Oireachtas Joint and Select Committees

Tuesday, 16 November 2021

Joint Oireachtas Committee on Education and Skills

Leaving Certificate Reform: Discussion (Resumed)

Professor Gordon Stobart:

My contribution will be to bring a comparative perspective to the leaving certificate discussions. It draws on my recent research report for the OECD on a comparative review of the Scottish senior secondary examinations. Ireland was one of the assessment systems reviewed in this.

The value of a comparative approach is as a reminder that there are many ways to assess senior secondary students. One of the problems of being embedded within a historic system is that we think that is the only way it can be done. It is a case of "you've got to do it this way". One of the key variables in this is the relative trust placed in teachers by society and the willingness of teachers to play a part in assessment. Ireland is very distinctive in this respect in the lack of teacher contribution to senior secondary assessment in terms of certification.

As Dr. Looney pointed out, exam systems reflect the history and culture of the societies in which they occur. When historically embedded, as the Irish system has been for a century, and where the English and Scottish systems have been going since the 19th century without much change in the architecture, they are difficult to change radically. When parents and their parents have been through the same system, there is a resistance to change.
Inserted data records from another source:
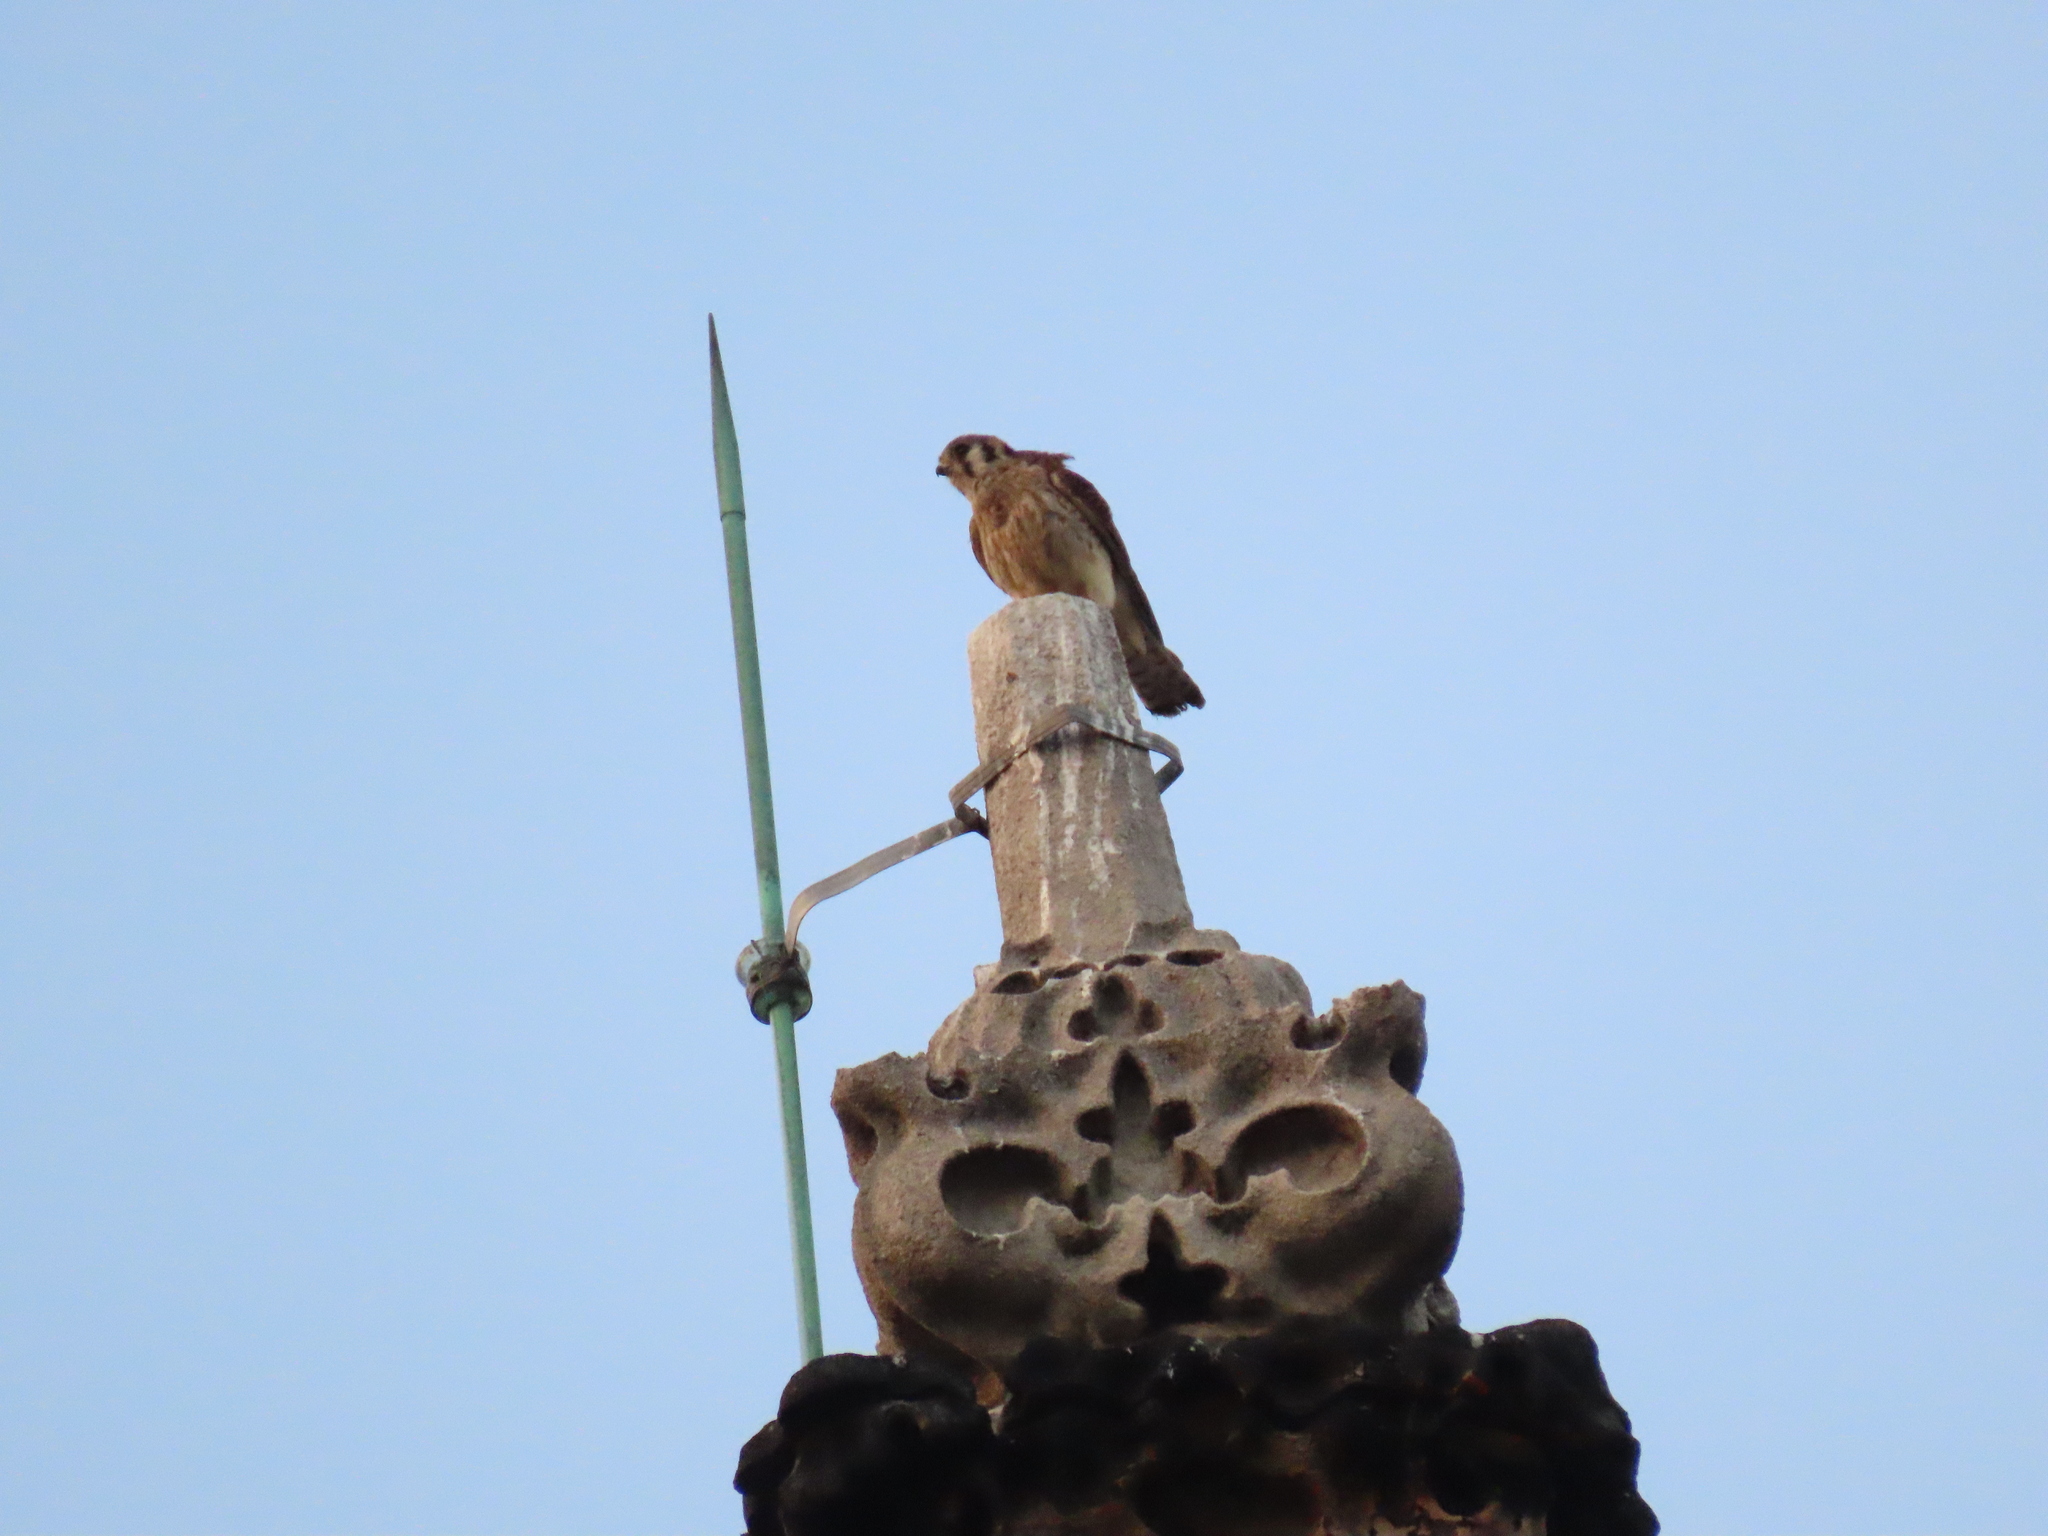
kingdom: Animalia
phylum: Chordata
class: Aves
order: Falconiformes
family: Falconidae
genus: Falco
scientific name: Falco sparverius
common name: American kestrel
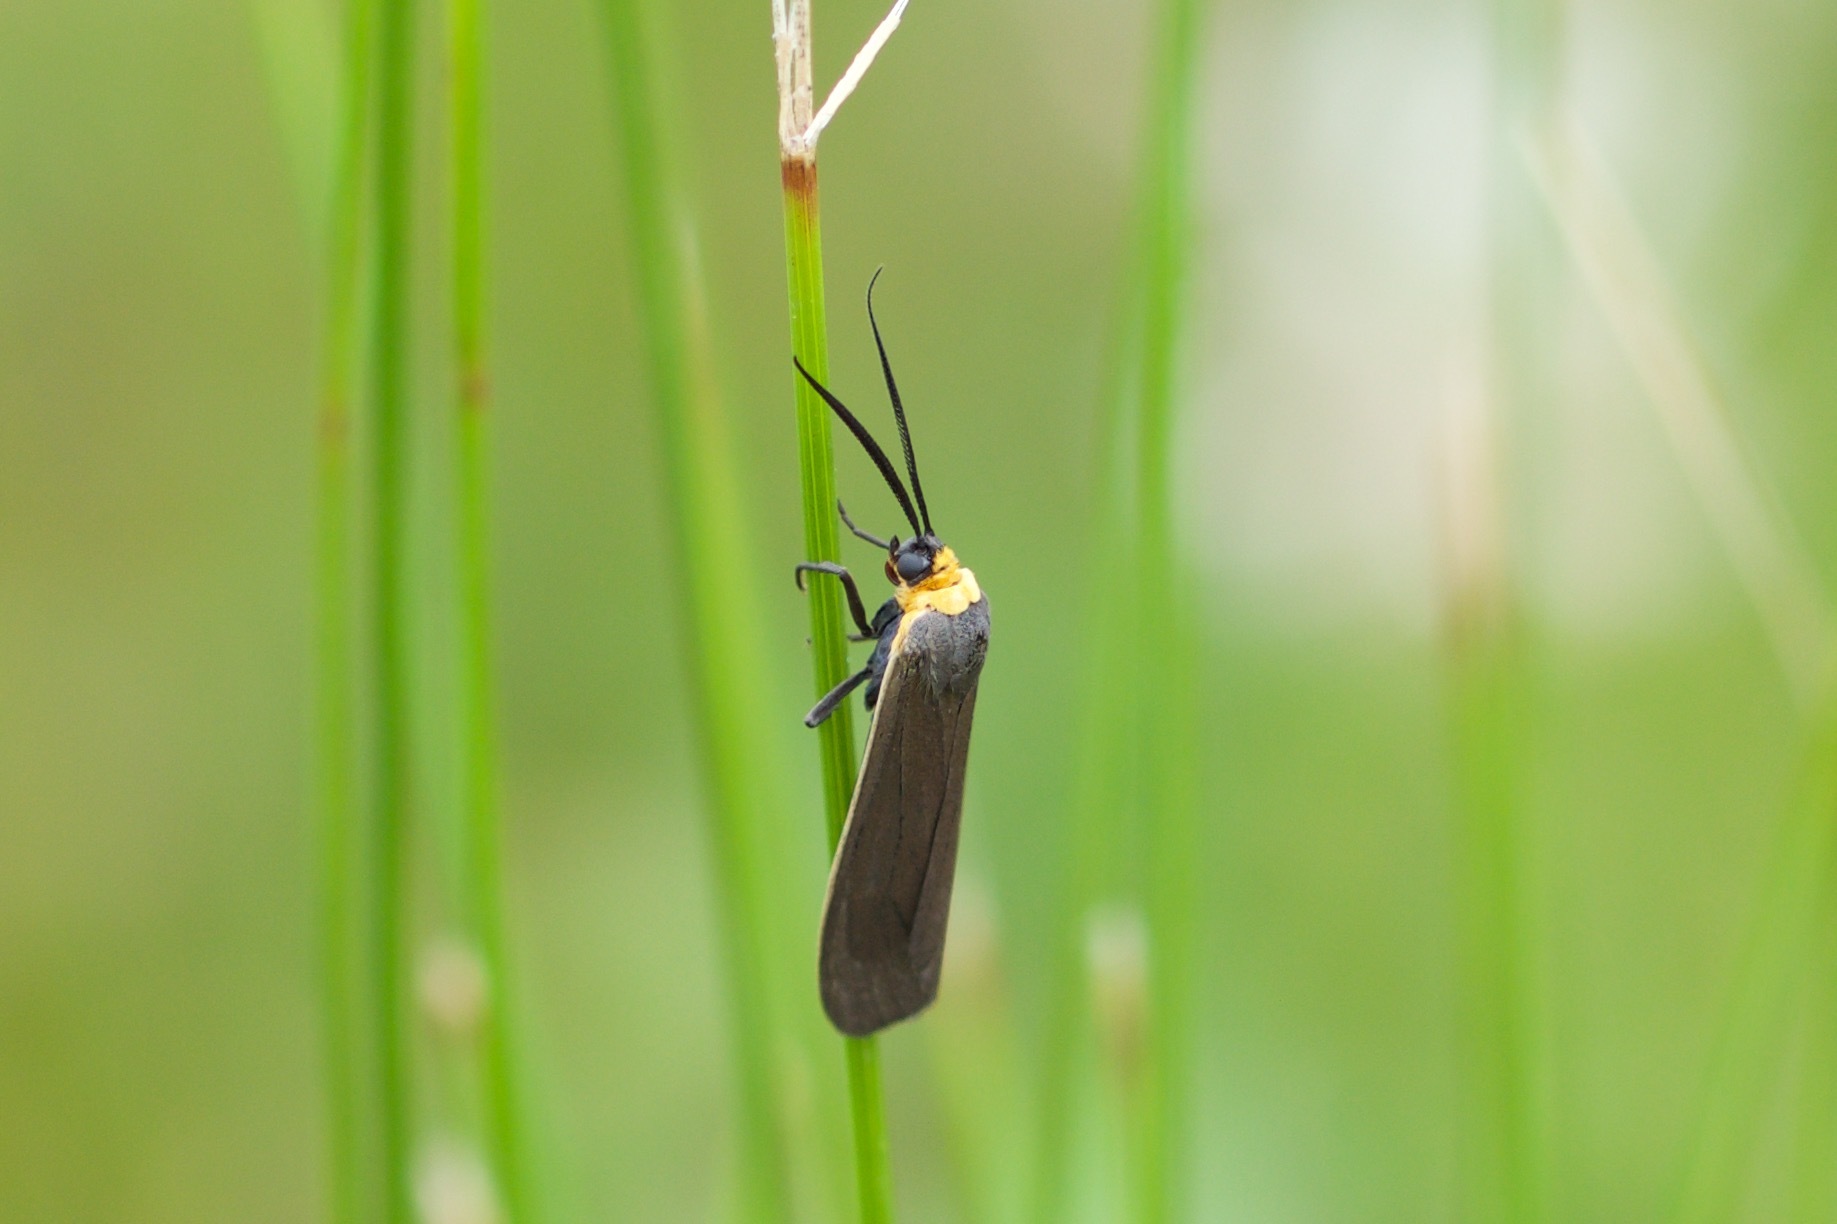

An educational system's curriculum may see more radical reform as it responds to social change, as we may have seen across the world. Most changes reflect a broadening of the knowledge and skills that 21st century education requires. As we speak, France, New Zealand and Norway are all introducing new curricula to address the wider range of skills now required. We can change the curriculum but we find it much harder to change the assessment. As more students continue in education, the senior secondary cohort becomes more diverse and requires a wider range of assessment approaches. In many systems, including the Irish system, there is an increased role for vocational education. In France, we have the Baccalauréat professionnel, and in Norway, 50% of students take a vocational strand.

The Irish leaving certificate can be located within the British historical tradition, as opposed to the American, French and other traditions. The emphasis in this is on national subject-based external examinations at 16 years and 18 years. Most other cultures only examine at 18 years now. The exam system is nationalised and central, and it is based on unseen papers which have not been pretested, which we can contrast with the more psychometric approaches such as that of America. The system requires open-ended responses marked by trained examiners, and these are very distinctive to this British tradition. Ireland is unique within this system for having fixed-grade boundaries, with grades always against a certain mark. Elsewhere, these may shift according to the perceived difficulty of the paper. However, this fixed boundary is not unusual in other systems, such as those of France and North America.

Teacher assessment contributing to the final grade plays a limited role in the British system or no role in Ireland’s case, I understand. In other systems it plays a central role, and in Norway 80% of the marks are determined by the teacher. Even in the Baccalauréat professionnel, the French teacher contributes with marks derived from continuous assessment. Information technology currently plays a limited role in examinations yet offers the potential for broader and more imaginative assessments.